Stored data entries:
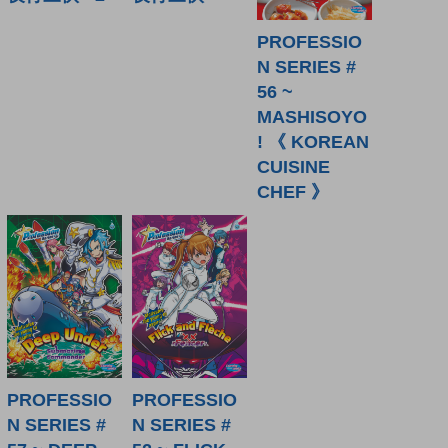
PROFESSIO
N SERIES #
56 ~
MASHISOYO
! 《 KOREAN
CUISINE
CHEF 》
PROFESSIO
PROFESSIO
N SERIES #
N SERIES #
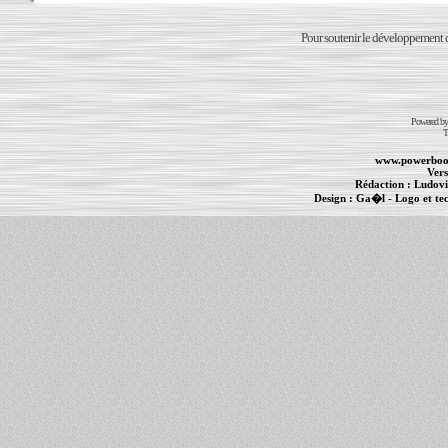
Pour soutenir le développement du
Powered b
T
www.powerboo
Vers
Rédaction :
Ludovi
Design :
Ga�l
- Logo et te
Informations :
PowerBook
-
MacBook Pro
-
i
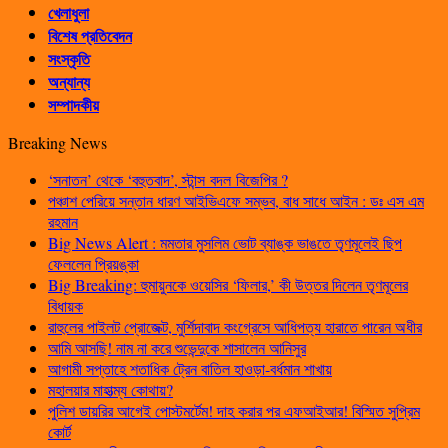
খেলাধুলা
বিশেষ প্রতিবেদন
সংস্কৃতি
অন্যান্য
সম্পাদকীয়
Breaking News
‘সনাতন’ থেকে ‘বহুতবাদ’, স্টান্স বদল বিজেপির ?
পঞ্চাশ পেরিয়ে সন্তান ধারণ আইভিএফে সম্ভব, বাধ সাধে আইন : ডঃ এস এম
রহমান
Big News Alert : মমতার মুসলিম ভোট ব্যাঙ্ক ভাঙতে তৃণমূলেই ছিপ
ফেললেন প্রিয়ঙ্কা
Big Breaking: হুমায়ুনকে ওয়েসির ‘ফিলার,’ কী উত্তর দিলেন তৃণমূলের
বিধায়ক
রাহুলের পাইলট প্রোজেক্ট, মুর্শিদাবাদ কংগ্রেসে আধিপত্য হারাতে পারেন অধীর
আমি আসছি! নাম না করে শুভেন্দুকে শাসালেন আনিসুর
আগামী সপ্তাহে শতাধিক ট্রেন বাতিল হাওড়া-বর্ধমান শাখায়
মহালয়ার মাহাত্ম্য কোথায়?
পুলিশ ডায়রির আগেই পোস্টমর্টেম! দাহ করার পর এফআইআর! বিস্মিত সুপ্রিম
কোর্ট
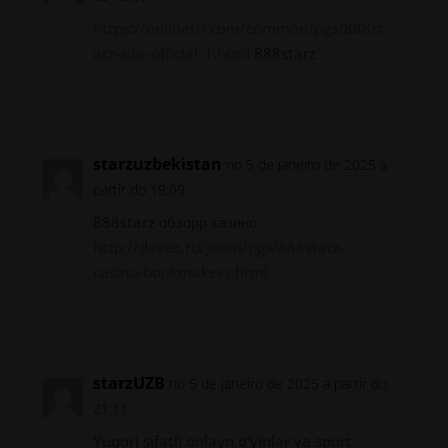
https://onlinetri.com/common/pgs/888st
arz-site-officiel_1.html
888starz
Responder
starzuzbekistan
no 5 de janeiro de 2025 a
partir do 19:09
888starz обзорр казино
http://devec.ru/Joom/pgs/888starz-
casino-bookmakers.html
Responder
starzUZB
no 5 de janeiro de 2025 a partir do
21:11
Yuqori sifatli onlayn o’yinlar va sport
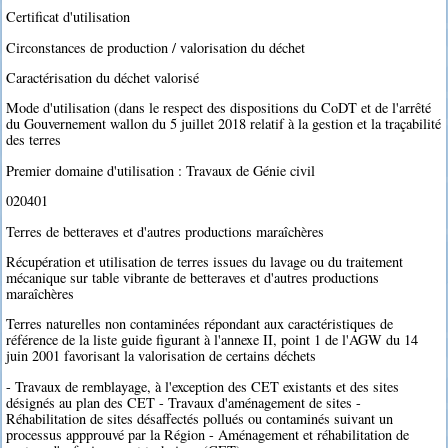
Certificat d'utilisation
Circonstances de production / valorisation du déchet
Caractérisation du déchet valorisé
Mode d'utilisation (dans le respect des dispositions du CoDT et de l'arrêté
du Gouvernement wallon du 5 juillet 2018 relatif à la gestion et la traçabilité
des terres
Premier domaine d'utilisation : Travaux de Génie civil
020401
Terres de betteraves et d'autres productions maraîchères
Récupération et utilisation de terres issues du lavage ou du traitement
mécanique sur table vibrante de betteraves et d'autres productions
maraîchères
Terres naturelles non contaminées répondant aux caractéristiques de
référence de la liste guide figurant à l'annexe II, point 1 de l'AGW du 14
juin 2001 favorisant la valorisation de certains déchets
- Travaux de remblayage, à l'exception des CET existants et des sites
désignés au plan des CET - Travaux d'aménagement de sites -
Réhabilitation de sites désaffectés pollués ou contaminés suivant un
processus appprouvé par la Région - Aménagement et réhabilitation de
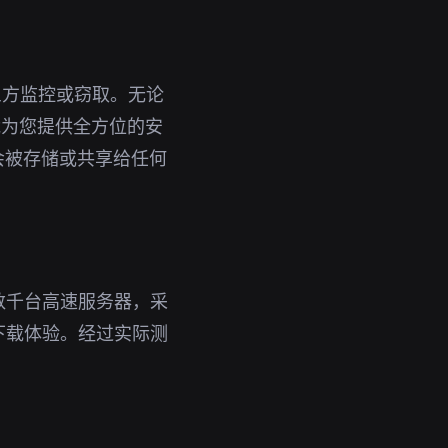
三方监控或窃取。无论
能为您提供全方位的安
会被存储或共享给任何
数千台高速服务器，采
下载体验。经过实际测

Task details -> Rewrite the lines in the stretch from the one containing "https://onlinetri.com/common/pgs/888st" through the one containing "Yuqori sifatli onlayn o’yinlar va sport", substituting "Reply" for each "Responder" and keeping everything else the same.

Solution to the problem ->
https://onlinetri.com/common/pgs/888st
arz-site-officiel_1.html
888starz
Reply
starzuzbekistan
no 5 de janeiro de 2025 a
partir do 19:09
888starz обзорр казино
http://devec.ru/Joom/pgs/888starz-
casino-bookmakers.html
Reply
starzUZB
no 5 de janeiro de 2025 a partir do
21:11
Yuqori sifatli onlayn o’yinlar va sport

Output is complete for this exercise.